*Collected data entries*.
※ ※ ※
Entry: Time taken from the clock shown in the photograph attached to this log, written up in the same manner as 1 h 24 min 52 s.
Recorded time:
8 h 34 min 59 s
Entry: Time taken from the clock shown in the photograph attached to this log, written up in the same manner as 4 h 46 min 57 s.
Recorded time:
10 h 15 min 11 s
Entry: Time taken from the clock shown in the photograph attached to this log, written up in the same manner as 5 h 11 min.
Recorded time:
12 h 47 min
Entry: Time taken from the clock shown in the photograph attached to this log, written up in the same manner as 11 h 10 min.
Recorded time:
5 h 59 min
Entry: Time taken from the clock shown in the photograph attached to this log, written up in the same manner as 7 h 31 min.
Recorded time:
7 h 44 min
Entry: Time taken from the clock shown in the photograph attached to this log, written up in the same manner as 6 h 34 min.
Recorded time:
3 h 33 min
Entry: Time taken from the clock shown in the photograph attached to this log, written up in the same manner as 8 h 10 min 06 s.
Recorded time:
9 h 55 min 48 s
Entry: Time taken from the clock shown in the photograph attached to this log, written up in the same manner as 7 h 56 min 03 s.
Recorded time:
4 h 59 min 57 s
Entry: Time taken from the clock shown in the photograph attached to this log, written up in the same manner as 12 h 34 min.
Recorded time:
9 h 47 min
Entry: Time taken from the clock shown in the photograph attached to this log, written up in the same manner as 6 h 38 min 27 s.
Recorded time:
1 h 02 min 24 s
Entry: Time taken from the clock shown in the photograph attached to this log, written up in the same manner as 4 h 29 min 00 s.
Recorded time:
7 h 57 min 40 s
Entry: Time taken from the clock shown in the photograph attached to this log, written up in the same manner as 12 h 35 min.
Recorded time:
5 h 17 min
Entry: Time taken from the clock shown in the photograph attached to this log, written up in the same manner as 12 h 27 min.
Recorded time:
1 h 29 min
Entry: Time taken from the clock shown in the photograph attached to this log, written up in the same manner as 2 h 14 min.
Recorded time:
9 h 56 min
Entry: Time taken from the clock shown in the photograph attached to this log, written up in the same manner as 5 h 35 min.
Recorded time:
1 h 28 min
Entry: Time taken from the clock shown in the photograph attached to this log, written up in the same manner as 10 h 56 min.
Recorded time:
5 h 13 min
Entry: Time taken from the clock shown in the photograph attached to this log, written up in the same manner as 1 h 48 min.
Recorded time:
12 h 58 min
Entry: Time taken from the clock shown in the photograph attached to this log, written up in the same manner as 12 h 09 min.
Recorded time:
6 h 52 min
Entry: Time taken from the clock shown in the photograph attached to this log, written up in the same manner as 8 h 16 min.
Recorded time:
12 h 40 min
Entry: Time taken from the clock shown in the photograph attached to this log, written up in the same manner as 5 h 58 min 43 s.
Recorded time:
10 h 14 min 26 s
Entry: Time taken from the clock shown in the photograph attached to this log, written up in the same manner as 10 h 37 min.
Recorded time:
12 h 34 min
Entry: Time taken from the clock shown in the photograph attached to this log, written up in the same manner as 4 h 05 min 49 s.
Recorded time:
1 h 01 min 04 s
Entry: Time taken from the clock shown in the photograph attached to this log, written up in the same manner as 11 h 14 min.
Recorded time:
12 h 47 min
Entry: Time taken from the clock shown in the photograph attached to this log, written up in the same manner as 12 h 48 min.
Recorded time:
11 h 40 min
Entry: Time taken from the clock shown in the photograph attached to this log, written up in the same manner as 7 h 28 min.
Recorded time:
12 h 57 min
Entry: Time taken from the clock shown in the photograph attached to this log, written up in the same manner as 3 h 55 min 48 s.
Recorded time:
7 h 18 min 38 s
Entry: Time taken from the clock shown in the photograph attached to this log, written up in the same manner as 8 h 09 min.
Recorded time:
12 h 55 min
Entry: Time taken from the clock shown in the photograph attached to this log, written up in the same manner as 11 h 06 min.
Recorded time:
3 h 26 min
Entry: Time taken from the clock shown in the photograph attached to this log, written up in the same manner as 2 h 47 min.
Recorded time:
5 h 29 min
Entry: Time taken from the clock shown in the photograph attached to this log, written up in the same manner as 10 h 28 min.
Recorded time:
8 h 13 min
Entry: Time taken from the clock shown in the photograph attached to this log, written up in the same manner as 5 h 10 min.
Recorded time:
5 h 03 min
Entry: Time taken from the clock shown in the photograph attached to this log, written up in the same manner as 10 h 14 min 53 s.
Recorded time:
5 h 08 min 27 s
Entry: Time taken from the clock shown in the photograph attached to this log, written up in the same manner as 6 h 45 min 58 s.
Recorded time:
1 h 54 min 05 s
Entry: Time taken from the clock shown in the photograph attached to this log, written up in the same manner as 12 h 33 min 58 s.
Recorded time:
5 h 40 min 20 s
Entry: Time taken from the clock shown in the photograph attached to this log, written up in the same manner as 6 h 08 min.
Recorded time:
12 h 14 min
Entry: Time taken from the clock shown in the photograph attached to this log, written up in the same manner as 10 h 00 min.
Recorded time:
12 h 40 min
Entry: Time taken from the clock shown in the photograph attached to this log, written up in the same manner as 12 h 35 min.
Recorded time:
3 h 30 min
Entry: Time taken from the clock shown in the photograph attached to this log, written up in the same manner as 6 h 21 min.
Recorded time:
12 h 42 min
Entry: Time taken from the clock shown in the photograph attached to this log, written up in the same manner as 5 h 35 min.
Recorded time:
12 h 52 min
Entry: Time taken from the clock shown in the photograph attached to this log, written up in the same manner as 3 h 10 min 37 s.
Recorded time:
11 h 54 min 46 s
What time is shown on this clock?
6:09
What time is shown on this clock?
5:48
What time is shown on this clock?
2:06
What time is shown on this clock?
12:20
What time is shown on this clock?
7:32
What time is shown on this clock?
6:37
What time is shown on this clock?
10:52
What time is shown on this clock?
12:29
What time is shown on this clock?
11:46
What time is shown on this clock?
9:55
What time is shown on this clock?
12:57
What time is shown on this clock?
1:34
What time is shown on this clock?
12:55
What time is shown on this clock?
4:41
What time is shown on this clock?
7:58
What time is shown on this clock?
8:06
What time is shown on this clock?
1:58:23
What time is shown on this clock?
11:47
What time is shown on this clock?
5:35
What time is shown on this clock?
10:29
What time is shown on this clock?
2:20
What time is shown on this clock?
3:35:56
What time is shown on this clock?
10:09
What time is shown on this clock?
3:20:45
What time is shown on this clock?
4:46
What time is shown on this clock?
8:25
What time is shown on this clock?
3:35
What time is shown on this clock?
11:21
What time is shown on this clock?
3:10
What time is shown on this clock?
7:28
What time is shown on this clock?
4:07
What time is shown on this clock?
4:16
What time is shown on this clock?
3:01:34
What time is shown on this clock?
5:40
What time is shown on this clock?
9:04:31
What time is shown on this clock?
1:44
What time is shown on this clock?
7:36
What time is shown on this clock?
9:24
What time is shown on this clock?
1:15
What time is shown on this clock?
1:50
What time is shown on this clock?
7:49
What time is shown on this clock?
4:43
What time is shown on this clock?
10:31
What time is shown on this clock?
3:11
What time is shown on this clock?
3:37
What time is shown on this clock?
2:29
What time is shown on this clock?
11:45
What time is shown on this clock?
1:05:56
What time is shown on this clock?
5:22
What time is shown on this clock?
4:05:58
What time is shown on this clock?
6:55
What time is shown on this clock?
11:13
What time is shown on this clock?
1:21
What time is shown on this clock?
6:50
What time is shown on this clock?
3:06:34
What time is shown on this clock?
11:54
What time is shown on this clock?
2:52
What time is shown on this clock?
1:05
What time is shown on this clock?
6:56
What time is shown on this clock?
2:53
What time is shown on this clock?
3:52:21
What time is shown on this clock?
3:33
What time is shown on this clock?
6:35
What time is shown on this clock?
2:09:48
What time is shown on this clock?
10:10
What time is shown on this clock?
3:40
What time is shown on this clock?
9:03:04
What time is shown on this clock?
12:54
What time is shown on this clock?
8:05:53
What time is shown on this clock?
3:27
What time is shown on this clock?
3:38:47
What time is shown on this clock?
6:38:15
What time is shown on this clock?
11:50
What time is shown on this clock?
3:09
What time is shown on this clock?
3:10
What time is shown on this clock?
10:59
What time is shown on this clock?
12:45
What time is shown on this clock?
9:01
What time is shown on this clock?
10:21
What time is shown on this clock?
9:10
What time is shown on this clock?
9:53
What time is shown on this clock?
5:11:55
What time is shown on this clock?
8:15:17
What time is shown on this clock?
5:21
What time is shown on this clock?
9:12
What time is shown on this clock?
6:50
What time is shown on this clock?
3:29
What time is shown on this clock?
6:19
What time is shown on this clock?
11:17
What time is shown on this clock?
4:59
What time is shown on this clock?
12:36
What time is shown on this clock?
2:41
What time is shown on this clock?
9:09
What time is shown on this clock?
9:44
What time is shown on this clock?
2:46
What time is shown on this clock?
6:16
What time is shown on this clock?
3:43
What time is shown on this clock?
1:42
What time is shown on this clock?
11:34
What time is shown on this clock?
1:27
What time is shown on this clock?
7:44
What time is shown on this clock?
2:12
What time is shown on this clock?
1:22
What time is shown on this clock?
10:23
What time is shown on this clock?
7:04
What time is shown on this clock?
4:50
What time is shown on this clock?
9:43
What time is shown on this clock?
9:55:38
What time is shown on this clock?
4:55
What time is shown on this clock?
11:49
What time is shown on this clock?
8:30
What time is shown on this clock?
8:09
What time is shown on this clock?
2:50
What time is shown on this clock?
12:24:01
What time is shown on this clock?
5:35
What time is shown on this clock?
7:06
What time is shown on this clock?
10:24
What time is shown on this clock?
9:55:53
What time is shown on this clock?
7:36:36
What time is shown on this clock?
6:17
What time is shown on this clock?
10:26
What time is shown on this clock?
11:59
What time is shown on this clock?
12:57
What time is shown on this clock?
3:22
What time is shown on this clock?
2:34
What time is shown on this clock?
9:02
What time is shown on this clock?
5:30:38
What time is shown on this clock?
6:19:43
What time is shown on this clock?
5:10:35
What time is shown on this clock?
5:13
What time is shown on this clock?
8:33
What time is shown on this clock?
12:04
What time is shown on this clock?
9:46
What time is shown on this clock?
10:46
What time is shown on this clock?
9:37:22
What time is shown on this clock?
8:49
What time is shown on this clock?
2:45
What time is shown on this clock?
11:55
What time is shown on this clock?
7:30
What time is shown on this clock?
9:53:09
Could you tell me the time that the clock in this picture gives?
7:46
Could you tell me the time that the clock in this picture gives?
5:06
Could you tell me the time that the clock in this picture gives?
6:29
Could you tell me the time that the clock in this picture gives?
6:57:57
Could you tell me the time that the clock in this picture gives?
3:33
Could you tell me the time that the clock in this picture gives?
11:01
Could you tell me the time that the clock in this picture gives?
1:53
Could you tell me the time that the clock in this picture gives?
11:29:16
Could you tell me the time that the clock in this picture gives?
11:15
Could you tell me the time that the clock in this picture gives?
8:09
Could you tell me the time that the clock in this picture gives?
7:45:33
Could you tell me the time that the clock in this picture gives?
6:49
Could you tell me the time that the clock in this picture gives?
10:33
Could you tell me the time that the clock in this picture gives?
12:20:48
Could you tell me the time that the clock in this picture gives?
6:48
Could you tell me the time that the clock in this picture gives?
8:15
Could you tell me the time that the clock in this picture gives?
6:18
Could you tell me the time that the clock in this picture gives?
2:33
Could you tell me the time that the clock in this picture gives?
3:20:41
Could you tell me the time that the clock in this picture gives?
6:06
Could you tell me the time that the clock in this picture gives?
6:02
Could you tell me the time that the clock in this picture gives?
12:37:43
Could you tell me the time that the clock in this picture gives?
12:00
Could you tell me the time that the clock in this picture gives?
※ ※ ※
*Work to be completed*. Give every line from the start of the rows through the line containing "1 h 02 min 24 s", including that line, as a JSON list of strings, with one string per line and blank lines left out.

*Written reply*.
[
  "Entry: Time taken from the clock shown in the photograph attached to this log, written up in the same manner as 1 h 24 min 52 s.",
  "Recorded time:",
  "8 h 34 min 59 s",
  "Entry: Time taken from the clock shown in the photograph attached to this log, written up in the same manner as 4 h 46 min 57 s.",
  "Recorded time:",
  "10 h 15 min 11 s",
  "Entry: Time taken from the clock shown in the photograph attached to this log, written up in the same manner as 5 h 11 min.",
  "Recorded time:",
  "12 h 47 min",
  "Entry: Time taken from the clock shown in the photograph attached to this log, written up in the same manner as 11 h 10 min.",
  "Recorded time:",
  "5 h 59 min",
  "Entry: Time taken from the clock shown in the photograph attached to this log, written up in the same manner as 7 h 31 min.",
  "Recorded time:",
  "7 h 44 min",
  "Entry: Time taken from the clock shown in the photograph attached to this log, written up in the same manner as 6 h 34 min.",
  "Recorded time:",
  "3 h 33 min",
  "Entry: Time taken from the clock shown in the photograph attached to this log, written up in the same manner as 8 h 10 min 06 s.",
  "Recorded time:",
  "9 h 55 min 48 s",
  "Entry: Time taken from the clock shown in the photograph attached to this log, written up in the same manner as 7 h 56 min 03 s.",
  "Recorded time:",
  "4 h 59 min 57 s",
  "Entry: Time taken from the clock shown in the photograph attached to this log, written up in the same manner as 12 h 34 min.",
  "Recorded time:",
  "9 h 47 min",
  "Entry: Time taken from the clock shown in the photograph attached to this log, written up in the same manner as 6 h 38 min 27 s.",
  "Recorded time:",
  "1 h 02 min 24 s"
]